From the September/October 2020 issue of Acoustic Guitar | By Eric Schoenberg
This beautiful, unique instrument is possibly the finest example of the early period of the American guitar. The 000-45 Deluxe and its sister guitar, the OM-45 Deluxe, symbolize a turning point from the early to the modern period. The early period was the age of 12-fret guitars, with wide necks, slotted pegheads, and long bodies with only 12 frets clear of the body.

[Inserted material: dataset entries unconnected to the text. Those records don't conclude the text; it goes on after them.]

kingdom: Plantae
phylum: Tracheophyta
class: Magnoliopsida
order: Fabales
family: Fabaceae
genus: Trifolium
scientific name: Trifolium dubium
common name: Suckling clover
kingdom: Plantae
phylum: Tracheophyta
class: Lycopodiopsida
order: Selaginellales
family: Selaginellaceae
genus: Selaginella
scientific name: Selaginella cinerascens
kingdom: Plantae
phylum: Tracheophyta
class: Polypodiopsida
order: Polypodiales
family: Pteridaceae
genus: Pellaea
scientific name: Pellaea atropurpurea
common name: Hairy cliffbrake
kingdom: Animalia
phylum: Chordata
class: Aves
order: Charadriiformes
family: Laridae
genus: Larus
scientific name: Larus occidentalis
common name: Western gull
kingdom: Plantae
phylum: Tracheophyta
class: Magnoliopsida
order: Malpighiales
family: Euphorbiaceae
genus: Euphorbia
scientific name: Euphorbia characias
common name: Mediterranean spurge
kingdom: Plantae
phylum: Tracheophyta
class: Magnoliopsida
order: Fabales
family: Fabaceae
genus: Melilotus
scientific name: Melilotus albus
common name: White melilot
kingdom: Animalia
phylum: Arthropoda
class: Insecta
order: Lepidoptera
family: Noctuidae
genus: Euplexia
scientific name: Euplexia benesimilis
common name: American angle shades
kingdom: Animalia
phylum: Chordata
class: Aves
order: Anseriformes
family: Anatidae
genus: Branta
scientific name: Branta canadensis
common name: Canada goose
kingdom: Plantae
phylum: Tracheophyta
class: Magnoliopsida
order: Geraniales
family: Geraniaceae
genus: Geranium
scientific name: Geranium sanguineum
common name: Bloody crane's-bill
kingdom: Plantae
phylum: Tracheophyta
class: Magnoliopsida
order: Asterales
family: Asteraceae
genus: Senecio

These guitars gave way to models with solid pegheads and narrower necks, instruments whose shoulders were shortened to allow 14 frets clear of the body.
The instrument shown here is a custom-ordered 000-45 made in 1930. It was called a 000-45 Special in Martin’s records and is the first known use of what would later be called the deluxe trim: a fancy inlaid pickguard, abalone snowflakes on the bridge, and gold-plated, engraved tuning machines with mother-of-pearl buttons. The most opulent model to show up in the Martin catalogue (as opposed to being custom-ordered) is the OM-45 Deluxe. Only 14 were recorded to have been made, all in 1930. When this 000-45 Special, a hitherto unknown guitar, showed up a year ago, it became clear from the serial number (which dated it as older than all of the other Deluxes) that it was the 15th Deluxe, the de facto prototype for the OM model. Note the slotted peghead with tuner buttons extending backwards. When Martin switched to the now standard solid peghead with buttons sticking out to the sides, it looked odd to the public. To resolve this problem, Martin initially used banjo tuners on the OM model, which proved to be impractical because of their low tuning ratio and their difficulty with the guitar’s thicker bass strings.
There is something magical about the sound of this instrument: deep, warm, fat, clear, bright, and full. The 12-fret Martins seem to be throatier than their 14-fret counterparts, and the OMs in particular display a remarkably clear, musical treble.